**WHAT IS REQUIRED:**
Transcribe all of the listing exactly.

__________________________________________________

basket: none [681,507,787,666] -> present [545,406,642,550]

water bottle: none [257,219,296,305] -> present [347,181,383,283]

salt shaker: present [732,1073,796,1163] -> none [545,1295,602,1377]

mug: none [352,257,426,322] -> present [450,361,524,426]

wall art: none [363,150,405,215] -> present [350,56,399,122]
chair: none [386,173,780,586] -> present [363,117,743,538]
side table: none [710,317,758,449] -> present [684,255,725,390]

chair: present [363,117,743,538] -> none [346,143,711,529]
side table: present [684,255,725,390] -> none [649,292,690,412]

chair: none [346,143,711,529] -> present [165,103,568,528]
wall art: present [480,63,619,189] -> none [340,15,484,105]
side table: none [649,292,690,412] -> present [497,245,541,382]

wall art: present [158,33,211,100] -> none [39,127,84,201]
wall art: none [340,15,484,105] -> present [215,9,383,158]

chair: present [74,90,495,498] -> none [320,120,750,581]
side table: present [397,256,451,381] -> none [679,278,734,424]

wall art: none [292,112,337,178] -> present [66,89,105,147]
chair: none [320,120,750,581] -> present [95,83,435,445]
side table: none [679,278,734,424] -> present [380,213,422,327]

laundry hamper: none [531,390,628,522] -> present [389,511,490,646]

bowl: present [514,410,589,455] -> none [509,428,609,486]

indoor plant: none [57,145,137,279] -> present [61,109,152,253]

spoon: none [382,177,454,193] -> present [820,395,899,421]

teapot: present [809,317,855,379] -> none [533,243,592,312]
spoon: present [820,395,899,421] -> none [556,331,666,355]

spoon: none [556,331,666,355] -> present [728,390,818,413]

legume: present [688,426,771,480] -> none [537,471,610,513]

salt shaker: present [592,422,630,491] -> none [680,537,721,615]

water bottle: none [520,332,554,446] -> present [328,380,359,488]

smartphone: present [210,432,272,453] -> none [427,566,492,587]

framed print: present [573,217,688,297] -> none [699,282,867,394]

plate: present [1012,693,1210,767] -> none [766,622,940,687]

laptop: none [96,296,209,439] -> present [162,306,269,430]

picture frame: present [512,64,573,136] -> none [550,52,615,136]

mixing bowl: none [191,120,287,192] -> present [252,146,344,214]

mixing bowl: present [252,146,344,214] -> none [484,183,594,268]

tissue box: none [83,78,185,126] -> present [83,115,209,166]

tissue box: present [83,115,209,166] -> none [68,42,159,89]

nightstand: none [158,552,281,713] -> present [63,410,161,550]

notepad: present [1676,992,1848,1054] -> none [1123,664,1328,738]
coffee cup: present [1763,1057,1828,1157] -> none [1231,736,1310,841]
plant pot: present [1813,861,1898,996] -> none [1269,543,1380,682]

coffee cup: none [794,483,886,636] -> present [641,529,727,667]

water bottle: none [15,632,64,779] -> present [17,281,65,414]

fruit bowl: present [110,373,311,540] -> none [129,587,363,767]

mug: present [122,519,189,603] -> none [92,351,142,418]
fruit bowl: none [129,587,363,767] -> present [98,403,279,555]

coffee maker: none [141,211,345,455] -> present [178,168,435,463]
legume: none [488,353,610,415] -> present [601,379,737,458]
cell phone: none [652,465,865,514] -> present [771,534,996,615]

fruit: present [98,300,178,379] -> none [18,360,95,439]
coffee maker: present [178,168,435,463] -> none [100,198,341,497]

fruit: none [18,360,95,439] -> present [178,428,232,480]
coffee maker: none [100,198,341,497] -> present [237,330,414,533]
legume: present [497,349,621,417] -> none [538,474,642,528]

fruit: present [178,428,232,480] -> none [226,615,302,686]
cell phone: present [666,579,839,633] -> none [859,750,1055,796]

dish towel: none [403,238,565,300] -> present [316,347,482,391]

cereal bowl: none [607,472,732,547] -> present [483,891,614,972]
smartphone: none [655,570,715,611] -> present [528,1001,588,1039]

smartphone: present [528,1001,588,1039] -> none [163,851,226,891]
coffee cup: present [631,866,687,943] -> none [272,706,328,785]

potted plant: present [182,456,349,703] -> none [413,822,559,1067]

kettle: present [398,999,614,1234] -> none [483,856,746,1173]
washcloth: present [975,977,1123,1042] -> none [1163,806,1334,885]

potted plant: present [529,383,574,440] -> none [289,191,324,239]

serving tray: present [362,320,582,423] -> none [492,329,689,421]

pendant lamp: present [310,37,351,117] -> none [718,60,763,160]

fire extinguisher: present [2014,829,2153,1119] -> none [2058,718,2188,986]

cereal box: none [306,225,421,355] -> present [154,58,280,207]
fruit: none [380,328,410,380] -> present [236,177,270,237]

__________________________________________________

**SOLUTION:**
basket: none [681,507,787,666] -> present [545,406,642,550]

water bottle: none [257,219,296,305] -> present [347,181,383,283]

salt shaker: present [732,1073,796,1163] -> none [545,1295,602,1377]

mug: none [352,257,426,322] -> present [450,361,524,426]

wall art: none [363,150,405,215] -> present [350,56,399,122]
chair: none [386,173,780,586] -> present [363,117,743,538]
side table: none [710,317,758,449] -> present [684,255,725,390]

chair: present [363,117,743,538] -> none [346,143,711,529]
side table: present [684,255,725,390] -> none [649,292,690,412]

chair: none [346,143,711,529] -> present [165,103,568,528]
wall art: present [480,63,619,189] -> none [340,15,484,105]
side table: none [649,292,690,412] -> present [497,245,541,382]

wall art: present [158,33,211,100] -> none [39,127,84,201]
wall art: none [340,15,484,105] -> present [215,9,383,158]

chair: present [74,90,495,498] -> none [320,120,750,581]
side table: present [397,256,451,381] -> none [679,278,734,424]

wall art: none [292,112,337,178] -> present [66,89,105,147]
chair: none [320,120,750,581] -> present [95,83,435,445]
side table: none [679,278,734,424] -> present [380,213,422,327]

laundry hamper: none [531,390,628,522] -> present [389,511,490,646]

bowl: present [514,410,589,455] -> none [509,428,609,486]

indoor plant: none [57,145,137,279] -> present [61,109,152,253]

spoon: none [382,177,454,193] -> present [820,395,899,421]

teapot: present [809,317,855,379] -> none [533,243,592,312]
spoon: present [820,395,899,421] -> none [556,331,666,355]

spoon: none [556,331,666,355] -> present [728,390,818,413]

legume: present [688,426,771,480] -> none [537,471,610,513]

salt shaker: present [592,422,630,491] -> none [680,537,721,615]

water bottle: none [520,332,554,446] -> present [328,380,359,488]

smartphone: present [210,432,272,453] -> none [427,566,492,587]

framed print: present [573,217,688,297] -> none [699,282,867,394]

plate: present [1012,693,1210,767] -> none [766,622,940,687]

laptop: none [96,296,209,439] -> present [162,306,269,430]

picture frame: present [512,64,573,136] -> none [550,52,615,136]

mixing bowl: none [191,120,287,192] -> present [252,146,344,214]

mixing bowl: present [252,146,344,214] -> none [484,183,594,268]

tissue box: none [83,78,185,126] -> present [83,115,209,166]

tissue box: present [83,115,209,166] -> none [68,42,159,89]

nightstand: none [158,552,281,713] -> present [63,410,161,550]

notepad: present [1676,992,1848,1054] -> none [1123,664,1328,738]
coffee cup: present [1763,1057,1828,1157] -> none [1231,736,1310,841]
plant pot: present [1813,861,1898,996] -> none [1269,543,1380,682]

coffee cup: none [794,483,886,636] -> present [641,529,727,667]

water bottle: none [15,632,64,779] -> present [17,281,65,414]

fruit bowl: present [110,373,311,540] -> none [129,587,363,767]

mug: present [122,519,189,603] -> none [92,351,142,418]
fruit bowl: none [129,587,363,767] -> present [98,403,279,555]

coffee maker: none [141,211,345,455] -> present [178,168,435,463]
legume: none [488,353,610,415] -> present [601,379,737,458]
cell phone: none [652,465,865,514] -> present [771,534,996,615]

fruit: present [98,300,178,379] -> none [18,360,95,439]
coffee maker: present [178,168,435,463] -> none [100,198,341,497]

fruit: none [18,360,95,439] -> present [178,428,232,480]
coffee maker: none [100,198,341,497] -> present [237,330,414,533]
legume: present [497,349,621,417] -> none [538,474,642,528]

fruit: present [178,428,232,480] -> none [226,615,302,686]
cell phone: present [666,579,839,633] -> none [859,750,1055,796]

dish towel: none [403,238,565,300] -> present [316,347,482,391]

cereal bowl: none [607,472,732,547] -> present [483,891,614,972]
smartphone: none [655,570,715,611] -> present [528,1001,588,1039]

smartphone: present [528,1001,588,1039] -> none [163,851,226,891]
coffee cup: present [631,866,687,943] -> none [272,706,328,785]

potted plant: present [182,456,349,703] -> none [413,822,559,1067]

kettle: present [398,999,614,1234] -> none [483,856,746,1173]
washcloth: present [975,977,1123,1042] -> none [1163,806,1334,885]

potted plant: present [529,383,574,440] -> none [289,191,324,239]

serving tray: present [362,320,582,423] -> none [492,329,689,421]

pendant lamp: present [310,37,351,117] -> none [718,60,763,160]

fire extinguisher: present [2014,829,2153,1119] -> none [2058,718,2188,986]

cereal box: none [306,225,421,355] -> present [154,58,280,207]
fruit: none [380,328,410,380] -> present [236,177,270,237]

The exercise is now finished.